Dados indicam que os conflitos no país estão em escalada e a repressão se intensifica.
Protestos no Irã resultam em mais de 500 mortos e milhares de detidos.
Protestos no Irã: um panorama das manifestações
Os protestos no Irã, que começaram no final de dezembro de 2025, já resultaram em mais de 500 mortes. Os dados, divulgados pela Hrana (Human Rights Activists News Agency), revelam que esse número inclui 490 manifestantes e 48 integrantes das forças de segurança. Além disso, cerca de 10 mil pessoas foram detidas durante as semanas de mobilização. Este cenário alarmante destaca a profunda insatisfação popular diante da crise econômica que afeta o país.

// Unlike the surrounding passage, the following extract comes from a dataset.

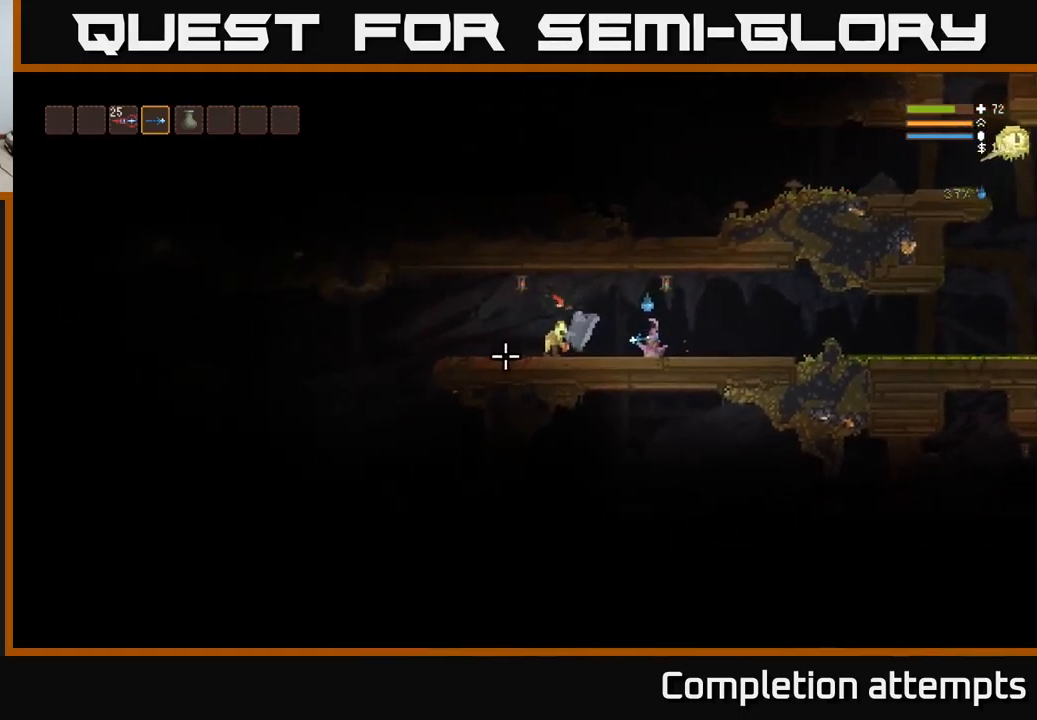
{"buttons": [], "left_stick": "left", "right_stick": "left", "events": [[33, "left_stick", "right"], [383, "left_stick", "left"]]}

Causas da crise e do descontentamento
As manifestações no Irã tiveram início em resposta ao agravamento da crise econômica, que é caracterizada por uma inflação elevada e pela desvalorização acentuada do rial. A alta nos preços de produtos essenciais fez com que a população se mobilizasse em busca de melhorias. Com o tempo, os protestos adquiriram um caráter político, com reivindicações por reformas no sistema judiciário e maior liberdade civil, além de mudanças estruturais no regime atual. A figura do aiatolá Ali Khamenei, que lidera o país desde 1989, tornou-se um símbolo da insatisfação popular.
A repressão do governo
Em resposta aos protestos, o governo iraniano intensificou o controle sobre as comunicações. O líder supremo, Khamenei, classificou os manifestantes como “sabotadores”, levando a um corte no acesso à internet em diversas regiões do país. Essa estratégia visa dificultar a divulgação de imagens e relatos sobre os confrontos. Apesar disso, a Hrana conseguiu documentar o uso de armas de fogo e gás lacrimogêneo contra os manifestantes, evidenciando a brutalidade da repressão.
Fragmentação da oposição
A oposição iraniana se mostra fragmentada, composta por diversos grupos, como monarquistas no exterior e militantes da Organização dos Mujahideen do Povo (MEK). Essa falta de unidade dificulta a coordenação dos protestos, que permanecem desarticulados. Essa fragmentação é um dos desafios que os manifestantes enfrentam, já que não há uma liderança clara que possa galvanizar os esforços por mudanças.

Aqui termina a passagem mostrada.